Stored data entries
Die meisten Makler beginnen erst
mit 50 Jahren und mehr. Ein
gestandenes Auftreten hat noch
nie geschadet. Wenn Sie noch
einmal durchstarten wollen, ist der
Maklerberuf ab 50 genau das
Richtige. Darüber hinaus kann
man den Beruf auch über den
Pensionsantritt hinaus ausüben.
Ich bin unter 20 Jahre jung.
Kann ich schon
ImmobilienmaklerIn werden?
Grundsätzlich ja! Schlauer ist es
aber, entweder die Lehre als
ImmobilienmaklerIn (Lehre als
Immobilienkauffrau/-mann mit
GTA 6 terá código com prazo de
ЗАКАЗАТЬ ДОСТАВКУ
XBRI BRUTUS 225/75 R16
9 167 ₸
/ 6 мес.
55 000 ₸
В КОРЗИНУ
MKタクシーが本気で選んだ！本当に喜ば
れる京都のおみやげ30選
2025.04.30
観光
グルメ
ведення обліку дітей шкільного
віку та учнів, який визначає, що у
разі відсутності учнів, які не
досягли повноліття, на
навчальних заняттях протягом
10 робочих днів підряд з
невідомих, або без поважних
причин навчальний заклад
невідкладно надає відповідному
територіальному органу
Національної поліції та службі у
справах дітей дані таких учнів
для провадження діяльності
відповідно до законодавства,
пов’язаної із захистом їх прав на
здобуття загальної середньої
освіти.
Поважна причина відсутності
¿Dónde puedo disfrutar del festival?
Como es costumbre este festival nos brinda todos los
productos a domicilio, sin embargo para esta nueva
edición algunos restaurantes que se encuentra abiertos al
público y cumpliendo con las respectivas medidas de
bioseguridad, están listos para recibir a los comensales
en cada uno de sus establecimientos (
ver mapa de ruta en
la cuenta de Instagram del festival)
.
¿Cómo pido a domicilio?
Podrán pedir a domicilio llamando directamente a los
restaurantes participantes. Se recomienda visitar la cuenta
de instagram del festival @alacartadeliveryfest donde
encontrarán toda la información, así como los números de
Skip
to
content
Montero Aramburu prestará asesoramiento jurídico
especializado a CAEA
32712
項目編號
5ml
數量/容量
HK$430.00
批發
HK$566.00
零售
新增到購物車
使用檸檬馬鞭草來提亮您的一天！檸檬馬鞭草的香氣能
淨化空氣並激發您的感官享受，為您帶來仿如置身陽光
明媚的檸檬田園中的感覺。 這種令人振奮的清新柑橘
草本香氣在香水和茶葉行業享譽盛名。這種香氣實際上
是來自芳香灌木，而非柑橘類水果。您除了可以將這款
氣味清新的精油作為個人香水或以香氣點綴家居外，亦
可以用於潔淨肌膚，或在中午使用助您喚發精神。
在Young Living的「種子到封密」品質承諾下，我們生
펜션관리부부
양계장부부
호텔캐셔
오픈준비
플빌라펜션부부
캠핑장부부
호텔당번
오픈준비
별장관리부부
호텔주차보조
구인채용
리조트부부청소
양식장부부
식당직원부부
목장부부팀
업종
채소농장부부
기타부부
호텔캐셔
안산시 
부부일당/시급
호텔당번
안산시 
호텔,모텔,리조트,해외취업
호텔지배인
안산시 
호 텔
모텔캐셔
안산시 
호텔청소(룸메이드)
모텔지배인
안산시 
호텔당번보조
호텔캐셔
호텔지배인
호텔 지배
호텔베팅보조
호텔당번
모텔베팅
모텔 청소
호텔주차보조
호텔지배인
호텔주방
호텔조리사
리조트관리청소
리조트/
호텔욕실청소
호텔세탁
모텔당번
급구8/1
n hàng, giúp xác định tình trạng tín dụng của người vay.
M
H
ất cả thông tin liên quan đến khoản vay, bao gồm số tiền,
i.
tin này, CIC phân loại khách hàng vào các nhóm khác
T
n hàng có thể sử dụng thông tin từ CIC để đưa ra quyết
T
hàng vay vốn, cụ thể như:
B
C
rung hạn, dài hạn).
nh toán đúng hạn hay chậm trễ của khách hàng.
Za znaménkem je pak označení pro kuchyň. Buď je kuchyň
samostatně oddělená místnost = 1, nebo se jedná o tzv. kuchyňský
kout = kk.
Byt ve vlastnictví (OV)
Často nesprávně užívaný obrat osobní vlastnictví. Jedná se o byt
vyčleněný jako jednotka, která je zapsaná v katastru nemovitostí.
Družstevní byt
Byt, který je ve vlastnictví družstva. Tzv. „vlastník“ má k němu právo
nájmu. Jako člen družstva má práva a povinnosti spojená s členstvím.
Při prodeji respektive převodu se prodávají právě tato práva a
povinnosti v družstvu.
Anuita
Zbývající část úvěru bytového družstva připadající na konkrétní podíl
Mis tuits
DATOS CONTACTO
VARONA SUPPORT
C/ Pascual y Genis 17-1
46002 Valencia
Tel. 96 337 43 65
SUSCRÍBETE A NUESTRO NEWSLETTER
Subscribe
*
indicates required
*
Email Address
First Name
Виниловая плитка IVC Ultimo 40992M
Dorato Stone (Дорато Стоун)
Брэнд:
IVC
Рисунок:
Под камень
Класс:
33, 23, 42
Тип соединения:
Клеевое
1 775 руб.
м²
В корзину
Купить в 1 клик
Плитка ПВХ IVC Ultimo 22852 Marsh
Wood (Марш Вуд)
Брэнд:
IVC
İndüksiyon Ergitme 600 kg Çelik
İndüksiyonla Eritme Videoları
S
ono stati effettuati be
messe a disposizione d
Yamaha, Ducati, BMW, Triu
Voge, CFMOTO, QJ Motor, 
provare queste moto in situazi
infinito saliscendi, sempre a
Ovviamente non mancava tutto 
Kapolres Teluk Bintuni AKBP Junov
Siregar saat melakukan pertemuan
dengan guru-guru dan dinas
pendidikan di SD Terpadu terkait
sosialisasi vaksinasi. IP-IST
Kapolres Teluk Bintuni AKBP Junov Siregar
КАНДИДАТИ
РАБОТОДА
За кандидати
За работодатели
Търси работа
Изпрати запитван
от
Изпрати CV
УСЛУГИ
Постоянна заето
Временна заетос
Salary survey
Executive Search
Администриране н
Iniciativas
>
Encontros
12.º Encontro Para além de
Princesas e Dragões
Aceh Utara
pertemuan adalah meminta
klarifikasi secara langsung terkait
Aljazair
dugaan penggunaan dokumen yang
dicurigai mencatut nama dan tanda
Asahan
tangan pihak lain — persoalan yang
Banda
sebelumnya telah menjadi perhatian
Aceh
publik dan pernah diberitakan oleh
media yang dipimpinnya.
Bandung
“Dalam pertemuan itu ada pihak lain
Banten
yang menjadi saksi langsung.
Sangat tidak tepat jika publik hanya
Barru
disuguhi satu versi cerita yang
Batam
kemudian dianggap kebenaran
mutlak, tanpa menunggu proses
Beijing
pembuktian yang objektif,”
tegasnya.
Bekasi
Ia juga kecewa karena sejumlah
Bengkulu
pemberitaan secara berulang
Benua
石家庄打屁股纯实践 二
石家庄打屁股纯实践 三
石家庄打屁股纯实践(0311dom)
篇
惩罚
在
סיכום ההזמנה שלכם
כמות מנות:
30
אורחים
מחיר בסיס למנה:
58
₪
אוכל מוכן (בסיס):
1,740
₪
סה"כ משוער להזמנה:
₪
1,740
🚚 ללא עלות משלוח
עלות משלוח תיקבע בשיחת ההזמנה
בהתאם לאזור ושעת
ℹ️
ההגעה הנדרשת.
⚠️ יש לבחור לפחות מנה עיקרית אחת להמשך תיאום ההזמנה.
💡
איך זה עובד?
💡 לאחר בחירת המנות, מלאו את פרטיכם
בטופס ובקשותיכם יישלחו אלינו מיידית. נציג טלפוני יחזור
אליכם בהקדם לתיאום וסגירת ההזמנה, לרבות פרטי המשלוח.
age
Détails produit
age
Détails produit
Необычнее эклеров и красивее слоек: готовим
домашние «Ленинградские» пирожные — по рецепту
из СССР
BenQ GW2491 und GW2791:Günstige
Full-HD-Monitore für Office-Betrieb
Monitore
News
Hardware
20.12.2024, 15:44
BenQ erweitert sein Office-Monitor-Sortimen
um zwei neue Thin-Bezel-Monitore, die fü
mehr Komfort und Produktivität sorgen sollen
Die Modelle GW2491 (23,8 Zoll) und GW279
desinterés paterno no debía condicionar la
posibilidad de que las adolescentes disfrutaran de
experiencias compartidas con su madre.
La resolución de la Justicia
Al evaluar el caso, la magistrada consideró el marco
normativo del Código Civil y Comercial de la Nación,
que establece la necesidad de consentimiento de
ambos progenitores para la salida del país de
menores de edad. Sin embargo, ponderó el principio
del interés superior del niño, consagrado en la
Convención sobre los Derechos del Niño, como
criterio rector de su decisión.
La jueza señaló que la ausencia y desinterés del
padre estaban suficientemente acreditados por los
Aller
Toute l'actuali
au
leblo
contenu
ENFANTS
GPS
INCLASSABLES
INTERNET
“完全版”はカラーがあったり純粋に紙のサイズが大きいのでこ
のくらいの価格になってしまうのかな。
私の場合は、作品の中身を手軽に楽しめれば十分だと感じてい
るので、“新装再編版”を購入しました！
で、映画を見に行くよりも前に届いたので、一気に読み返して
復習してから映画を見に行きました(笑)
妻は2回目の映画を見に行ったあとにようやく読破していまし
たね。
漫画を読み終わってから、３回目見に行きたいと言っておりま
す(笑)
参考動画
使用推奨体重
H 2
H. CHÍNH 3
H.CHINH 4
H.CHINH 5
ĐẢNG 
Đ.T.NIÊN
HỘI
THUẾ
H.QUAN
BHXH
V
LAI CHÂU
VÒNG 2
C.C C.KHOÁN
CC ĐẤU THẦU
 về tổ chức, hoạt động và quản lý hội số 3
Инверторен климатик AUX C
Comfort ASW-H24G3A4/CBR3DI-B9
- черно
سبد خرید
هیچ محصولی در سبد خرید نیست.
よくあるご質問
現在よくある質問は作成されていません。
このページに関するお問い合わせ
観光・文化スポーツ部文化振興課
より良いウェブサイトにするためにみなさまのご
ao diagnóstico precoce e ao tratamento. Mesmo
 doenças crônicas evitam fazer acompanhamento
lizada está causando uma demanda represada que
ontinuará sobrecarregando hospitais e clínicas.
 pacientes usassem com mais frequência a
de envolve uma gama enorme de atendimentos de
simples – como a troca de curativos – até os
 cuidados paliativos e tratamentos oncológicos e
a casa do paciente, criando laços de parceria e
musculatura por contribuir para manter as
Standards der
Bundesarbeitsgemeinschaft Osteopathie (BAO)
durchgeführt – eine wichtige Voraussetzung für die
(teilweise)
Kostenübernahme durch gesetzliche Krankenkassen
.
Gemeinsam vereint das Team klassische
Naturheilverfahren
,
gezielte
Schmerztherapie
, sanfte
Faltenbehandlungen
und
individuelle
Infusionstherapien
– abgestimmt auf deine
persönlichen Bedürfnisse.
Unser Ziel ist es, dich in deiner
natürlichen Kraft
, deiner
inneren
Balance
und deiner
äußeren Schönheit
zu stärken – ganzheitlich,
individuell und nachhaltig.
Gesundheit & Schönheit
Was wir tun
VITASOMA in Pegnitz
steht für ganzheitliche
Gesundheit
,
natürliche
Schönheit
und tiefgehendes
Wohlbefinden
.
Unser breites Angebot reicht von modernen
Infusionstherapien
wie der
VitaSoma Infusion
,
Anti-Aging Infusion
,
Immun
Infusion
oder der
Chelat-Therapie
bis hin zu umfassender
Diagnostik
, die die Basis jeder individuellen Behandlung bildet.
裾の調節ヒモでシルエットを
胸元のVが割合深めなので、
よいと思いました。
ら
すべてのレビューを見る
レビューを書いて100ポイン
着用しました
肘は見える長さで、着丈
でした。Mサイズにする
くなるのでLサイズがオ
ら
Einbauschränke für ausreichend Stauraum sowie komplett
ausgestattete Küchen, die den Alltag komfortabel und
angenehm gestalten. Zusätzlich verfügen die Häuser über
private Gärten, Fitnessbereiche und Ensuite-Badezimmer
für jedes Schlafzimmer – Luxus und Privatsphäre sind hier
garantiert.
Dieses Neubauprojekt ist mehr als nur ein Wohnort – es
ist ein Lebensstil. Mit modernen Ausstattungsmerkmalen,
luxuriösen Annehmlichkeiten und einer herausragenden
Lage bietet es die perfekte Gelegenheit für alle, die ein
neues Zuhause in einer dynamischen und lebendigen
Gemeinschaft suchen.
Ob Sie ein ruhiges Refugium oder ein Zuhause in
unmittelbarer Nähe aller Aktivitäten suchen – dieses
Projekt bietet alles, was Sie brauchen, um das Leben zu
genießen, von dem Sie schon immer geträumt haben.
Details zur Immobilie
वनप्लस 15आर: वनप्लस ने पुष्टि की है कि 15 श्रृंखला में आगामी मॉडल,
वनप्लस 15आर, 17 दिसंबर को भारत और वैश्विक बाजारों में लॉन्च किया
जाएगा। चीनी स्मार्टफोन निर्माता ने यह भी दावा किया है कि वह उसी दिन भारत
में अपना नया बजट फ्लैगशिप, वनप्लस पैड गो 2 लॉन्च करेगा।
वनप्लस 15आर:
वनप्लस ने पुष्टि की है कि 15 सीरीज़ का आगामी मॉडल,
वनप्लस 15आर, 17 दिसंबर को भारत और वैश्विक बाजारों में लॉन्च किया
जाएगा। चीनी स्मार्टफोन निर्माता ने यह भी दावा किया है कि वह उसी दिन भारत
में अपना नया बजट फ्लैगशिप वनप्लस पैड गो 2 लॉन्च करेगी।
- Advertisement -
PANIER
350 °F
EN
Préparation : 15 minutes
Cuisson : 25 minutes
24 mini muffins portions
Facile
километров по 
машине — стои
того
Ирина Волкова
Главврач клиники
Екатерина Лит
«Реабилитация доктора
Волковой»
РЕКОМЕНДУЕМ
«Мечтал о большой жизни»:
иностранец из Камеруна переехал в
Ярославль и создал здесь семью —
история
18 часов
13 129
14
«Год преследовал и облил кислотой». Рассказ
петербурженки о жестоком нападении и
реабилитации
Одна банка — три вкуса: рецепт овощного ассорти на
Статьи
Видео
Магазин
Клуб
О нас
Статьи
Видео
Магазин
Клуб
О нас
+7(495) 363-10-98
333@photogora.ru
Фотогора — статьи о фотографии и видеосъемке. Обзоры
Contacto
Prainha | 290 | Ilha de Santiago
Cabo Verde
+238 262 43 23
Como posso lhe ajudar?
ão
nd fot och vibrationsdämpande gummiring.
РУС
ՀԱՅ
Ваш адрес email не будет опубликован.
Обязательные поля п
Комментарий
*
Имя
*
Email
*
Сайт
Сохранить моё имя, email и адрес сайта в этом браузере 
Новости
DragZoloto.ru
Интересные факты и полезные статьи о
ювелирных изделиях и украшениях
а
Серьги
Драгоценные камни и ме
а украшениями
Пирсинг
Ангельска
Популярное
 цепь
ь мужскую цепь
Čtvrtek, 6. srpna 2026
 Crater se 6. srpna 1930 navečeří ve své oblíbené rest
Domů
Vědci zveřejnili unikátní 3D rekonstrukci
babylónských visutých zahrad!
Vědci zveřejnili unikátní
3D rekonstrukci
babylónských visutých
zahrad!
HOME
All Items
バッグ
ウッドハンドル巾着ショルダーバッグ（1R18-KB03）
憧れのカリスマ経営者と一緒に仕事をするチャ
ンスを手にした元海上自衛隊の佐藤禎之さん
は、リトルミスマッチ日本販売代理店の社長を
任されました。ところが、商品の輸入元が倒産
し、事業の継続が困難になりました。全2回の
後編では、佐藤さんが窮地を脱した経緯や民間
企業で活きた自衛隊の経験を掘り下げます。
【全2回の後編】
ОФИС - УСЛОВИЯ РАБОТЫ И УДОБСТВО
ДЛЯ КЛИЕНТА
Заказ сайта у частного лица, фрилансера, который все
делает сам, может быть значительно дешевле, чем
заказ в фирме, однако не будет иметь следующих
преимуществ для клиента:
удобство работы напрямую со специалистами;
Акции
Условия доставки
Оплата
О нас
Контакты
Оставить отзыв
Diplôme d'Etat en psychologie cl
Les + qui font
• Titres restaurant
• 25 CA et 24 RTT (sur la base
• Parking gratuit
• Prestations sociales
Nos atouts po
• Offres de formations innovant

PROBLEM TO WORK ON
Scan the records above for the word "Zuhause". Copy each line that has it.

THE COMPLETED TASK
neues Zuhause in einer dynamischen und lebendigen
Ob Sie ein ruhiges Refugium oder ein Zuhause in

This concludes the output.